:: TASK DIRECTIONS ::
Arrange the lines of the records below as a Markdown table with two columns, Row and Line, covering only the span from the line containing "family: Sphyraenidae" up to and including the line containing "common name: Drab water tyrant". Leave out any blank lines.
━━━ LISTED ENTRIES
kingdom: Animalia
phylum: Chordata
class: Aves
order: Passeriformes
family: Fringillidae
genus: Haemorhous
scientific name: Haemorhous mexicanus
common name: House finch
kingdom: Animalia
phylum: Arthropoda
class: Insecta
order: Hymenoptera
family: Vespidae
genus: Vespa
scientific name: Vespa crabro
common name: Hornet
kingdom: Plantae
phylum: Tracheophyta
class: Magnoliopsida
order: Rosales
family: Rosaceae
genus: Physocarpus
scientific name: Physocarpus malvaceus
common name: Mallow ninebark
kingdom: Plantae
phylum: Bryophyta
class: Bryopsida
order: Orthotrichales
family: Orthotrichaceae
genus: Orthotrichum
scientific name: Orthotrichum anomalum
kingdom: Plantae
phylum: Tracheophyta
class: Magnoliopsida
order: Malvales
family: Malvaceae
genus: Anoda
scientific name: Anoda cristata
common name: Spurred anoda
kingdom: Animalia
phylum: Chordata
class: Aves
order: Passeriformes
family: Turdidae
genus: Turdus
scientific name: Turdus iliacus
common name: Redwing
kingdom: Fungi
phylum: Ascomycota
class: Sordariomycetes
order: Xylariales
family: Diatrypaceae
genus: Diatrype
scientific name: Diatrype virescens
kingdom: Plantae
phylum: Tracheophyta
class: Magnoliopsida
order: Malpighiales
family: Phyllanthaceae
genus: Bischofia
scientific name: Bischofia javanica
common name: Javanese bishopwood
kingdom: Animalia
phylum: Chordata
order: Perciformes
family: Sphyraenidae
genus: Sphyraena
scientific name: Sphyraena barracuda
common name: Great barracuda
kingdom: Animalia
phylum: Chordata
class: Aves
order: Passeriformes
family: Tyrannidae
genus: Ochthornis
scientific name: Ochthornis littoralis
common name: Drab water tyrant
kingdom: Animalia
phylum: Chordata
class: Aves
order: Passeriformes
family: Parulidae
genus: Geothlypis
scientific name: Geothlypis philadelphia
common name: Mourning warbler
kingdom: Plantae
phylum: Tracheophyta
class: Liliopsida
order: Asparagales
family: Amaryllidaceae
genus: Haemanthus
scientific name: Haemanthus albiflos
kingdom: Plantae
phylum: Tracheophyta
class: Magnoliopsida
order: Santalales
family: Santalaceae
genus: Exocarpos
━━━━━━
:: IN RESPONSE ::
| Row | Line |
|---|---|
| 1 | family: Sphyraenidae |
| 2 | genus: Sphyraena |
| 3 | scientific name: Sphyraena barracuda |
| 4 | common name: Great barracuda |
| 5 | kingdom: Animalia |
| 6 | phylum: Chordata |
| 7 | class: Aves |
| 8 | order: Passeriformes |
| 9 | family: Tyrannidae |
| 10 | genus: Ochthornis |
| 11 | scientific name: Ochthornis littoralis |
| 12 | common name: Drab water tyrant |